──────── Document extract

Want to know how to be a better cook? Wish you knew some tips and tricks to make your food taste better? Check out these ten tips that will help you improve your cooking skills. Not only will your food taste better, but you’ll enjoy your time in the kitchen even more!
1. Utilize Citrus, Rather, Acid in General:
Use fresh citrus juice, citrus zest, and vinegar in everything from sauces, dressings, and dips, to meat, fish, desserts, and baked goods.
- Citrus zest is great in baked goods, salad dressings, frostings and glazes, marinades and more.
- Citrus juice is good in cocktails (duh!), salsas, dips, sauces, soups, baked goods, and more.
- Vinegar is utilized in dressings and vinaigrettes, to finish soups and sauces, essential for pickling, and more
2. Toast Nuts
Toast nuts before tossing in salads, topping yogurt, or using in baked goods for more flavor.
- Why toast nuts? Toasting nuts deepens their flavor, which adds more depth to a dish than raw do.
- How to toast nuts: The best way to toast nuts is to spread them onto a baking sheet in an even layer and toast in a 350°F oven. Depending on the type of nut, it can take anywhere from 5–10 minutes. Be sure to toss nuts halfway through for even toasting.
- The key to knowing when they’re done is when you just start to smell a nutty aroma. But set a time for 5 minutes to check them, then keep setting timers until they’re done—they can be easy to forget about! This method is not only quick, but it also ensures evenly toasted nuts
3. Keep Fresh Herbs on Hand
A handful of fresh herbs can easily elevate a dish from ho-hum to delicious.
What herbs to keep on hand:
- Flat Leaf Parsley: So versatile and great with just about any type of cuisine. Use parsley in salads, dressings, pasta dishes, casseroles, egg dishes, vegetable dishes, and so much more.
- Cilantro: Aside from Mexican cuisine, cilantro can also be used in a variety of applications like dips, salads, Mediterranean and Middle Eastern dishes, fish dishes and more. Cilantro can be a bit polarizing, but if you like it, this is an herb to keep on hand.
- Basil: When basil is in season, I highly recommend keeping it on hand as much as possible. A mainstay in any tomato dish, basil is also at home in salads, soups, desserts, and even cocktails.
4. Use Pure Extracts
Use pure extracts in baking and cooking as opposed to artificial extracts.
Often added per recipe instructions with little thought, just a teaspoon of a pure extract can really change the outcome of a recipe. More potent in flavor, and definitely more true to flavor, pure extracts are a must.

────────────────
──────── Supplied records

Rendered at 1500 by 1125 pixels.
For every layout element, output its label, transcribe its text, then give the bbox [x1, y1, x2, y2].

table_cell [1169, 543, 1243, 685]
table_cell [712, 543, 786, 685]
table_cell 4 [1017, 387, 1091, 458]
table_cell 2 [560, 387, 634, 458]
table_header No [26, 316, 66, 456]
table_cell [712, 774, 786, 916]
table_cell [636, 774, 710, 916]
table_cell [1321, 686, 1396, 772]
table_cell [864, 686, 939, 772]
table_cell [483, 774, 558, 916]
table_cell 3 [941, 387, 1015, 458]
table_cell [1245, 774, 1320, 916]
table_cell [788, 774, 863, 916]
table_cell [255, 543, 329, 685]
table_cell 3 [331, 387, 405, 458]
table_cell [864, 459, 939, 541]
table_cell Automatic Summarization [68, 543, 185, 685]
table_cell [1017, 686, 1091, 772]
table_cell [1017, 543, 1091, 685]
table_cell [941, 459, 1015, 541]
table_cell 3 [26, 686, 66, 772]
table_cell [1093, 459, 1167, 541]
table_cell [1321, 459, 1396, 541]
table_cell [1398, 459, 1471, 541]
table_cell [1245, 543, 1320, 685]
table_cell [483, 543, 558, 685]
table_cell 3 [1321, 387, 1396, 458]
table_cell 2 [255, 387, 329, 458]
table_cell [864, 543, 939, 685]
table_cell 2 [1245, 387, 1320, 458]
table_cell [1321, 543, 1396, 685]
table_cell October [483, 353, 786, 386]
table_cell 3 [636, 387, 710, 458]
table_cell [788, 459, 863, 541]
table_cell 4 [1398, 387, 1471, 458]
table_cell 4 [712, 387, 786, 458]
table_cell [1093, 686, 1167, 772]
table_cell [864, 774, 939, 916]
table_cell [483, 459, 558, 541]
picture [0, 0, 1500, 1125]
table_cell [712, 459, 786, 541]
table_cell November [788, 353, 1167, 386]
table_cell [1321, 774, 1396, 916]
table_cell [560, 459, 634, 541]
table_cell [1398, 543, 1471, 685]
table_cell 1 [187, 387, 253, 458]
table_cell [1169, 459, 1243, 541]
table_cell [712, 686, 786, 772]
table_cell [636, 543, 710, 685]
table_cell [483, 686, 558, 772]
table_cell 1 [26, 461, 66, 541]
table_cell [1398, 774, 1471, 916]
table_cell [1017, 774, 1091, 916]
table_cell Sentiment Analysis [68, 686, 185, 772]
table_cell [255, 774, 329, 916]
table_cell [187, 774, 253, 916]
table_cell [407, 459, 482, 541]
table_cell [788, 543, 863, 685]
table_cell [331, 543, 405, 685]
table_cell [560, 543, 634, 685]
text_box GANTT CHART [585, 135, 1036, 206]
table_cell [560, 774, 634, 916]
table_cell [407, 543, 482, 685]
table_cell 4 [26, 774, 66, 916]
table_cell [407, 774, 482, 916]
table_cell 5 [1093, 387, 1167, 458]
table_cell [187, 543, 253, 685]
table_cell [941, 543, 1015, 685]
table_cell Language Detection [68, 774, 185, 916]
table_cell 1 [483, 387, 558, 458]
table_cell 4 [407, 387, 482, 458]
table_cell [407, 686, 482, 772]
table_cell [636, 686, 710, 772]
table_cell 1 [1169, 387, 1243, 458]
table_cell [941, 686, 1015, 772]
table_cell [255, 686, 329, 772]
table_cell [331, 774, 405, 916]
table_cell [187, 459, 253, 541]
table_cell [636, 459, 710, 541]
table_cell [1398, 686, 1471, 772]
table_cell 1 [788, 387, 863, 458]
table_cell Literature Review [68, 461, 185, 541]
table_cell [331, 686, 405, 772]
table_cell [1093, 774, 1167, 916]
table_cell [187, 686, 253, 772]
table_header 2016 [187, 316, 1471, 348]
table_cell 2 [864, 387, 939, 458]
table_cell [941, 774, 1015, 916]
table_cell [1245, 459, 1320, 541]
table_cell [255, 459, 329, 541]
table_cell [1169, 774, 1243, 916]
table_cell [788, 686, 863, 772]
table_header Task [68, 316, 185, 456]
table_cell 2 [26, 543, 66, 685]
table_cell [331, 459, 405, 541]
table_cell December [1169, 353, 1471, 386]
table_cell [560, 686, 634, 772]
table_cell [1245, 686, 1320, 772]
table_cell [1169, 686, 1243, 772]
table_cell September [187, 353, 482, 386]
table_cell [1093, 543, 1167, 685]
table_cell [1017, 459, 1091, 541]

────────────────

■ Exercise tasks ■
1/ In the cooking tips text, at what oven temperature should nuts be toasted?
2/ Convert everything in the records from the very first line down to the line containing "For every layout" into a numbered list.

■ The answers ■
1/ 350°F

2/
1. Rendered at 1500 by 1125 pixels.
2. For every layout element, output its label, transcribe its text, then give the bbox [x1, y1, x2, y2].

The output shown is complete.